[DOCUMENT EXCERPT]
Word "not responding" during merges

D

Debbie

I have encountered this problem before but it seems to be
getting worse. When I run mail merges my CPU usage goes
up to 100% and stays there. If I just leave it alone it
will often clear itself up and complete the merge. Has
anyone else had this problem?

I'd also like to add that I use incredibly large Access
tables to merge with Word XP but I seem to remember this
happening when I was running it on 97 also. My current
project is run from VBA code and it takes an Access table
with over 90,000 records in it and saves it to seperate
word documents based on the field "agency". The table is
pre-sorted by agency and each time the merge gets to a new
agency number it saves the current document and then
converts it to pdf format before merging the next
document. Am I trying to exceed the capabilities of mail
merge here? Everything works fine when I run a test
containing a few hundred records.

Any advice would be appreciated.
Debbie
 
P

Peter Jamieson

Given the feedback we get in here, I'd say you're pushing Word+Mailmerge
quite hard, but if it's managing to complete a 90,000 record merge you're
doing pretty well :) (How long does it actually take to do the lot?)
[/DOCUMENT EXCERPT]
[RECORDS SHOWN]
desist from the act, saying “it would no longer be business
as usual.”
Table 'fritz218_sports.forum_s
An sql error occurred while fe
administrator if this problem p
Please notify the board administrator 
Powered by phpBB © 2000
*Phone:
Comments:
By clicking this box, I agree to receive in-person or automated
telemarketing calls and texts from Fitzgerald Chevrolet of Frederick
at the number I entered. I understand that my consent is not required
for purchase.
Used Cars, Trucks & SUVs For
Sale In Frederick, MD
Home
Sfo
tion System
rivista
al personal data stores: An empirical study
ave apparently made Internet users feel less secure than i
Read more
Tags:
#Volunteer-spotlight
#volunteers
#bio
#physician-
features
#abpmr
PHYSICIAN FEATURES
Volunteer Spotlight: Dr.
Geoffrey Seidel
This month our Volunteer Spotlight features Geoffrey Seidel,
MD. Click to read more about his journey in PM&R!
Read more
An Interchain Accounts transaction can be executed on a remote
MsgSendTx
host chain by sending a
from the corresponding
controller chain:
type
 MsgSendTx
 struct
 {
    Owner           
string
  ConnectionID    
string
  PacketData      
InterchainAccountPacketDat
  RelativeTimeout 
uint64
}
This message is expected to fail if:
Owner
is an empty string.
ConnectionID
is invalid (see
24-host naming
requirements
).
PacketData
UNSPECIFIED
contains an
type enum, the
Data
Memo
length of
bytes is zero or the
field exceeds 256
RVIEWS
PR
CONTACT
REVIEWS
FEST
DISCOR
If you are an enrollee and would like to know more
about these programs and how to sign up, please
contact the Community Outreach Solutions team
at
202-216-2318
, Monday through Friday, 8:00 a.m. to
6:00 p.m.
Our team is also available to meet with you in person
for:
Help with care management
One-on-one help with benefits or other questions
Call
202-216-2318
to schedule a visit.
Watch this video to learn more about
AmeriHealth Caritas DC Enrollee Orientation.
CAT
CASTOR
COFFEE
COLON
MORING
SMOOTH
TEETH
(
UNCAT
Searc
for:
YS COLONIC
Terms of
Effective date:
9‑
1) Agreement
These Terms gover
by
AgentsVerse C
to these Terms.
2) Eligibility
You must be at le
[/RECORDS SHOWN]
### PROBLEM A
In the forum thread about Word not responding during merges, why does Peter Jamieson say Debbie is pushing Word and mail merge quite hard but still doing pretty well? Answer in one to three sentences.
### PROBLEM B
According to the forum thread about Word not responding during merges, what format is each saved document converted to before the next one is merged?
The entries are not needed for this work.

### ANSWER SPACE A
He judges that she is pushing Word and mail merge quite hard from the feedback they get in the forum. He says she is doing pretty well because the setup still manages to complete a 90,000-record merge.

### ANSWER SPACE B
PDF format.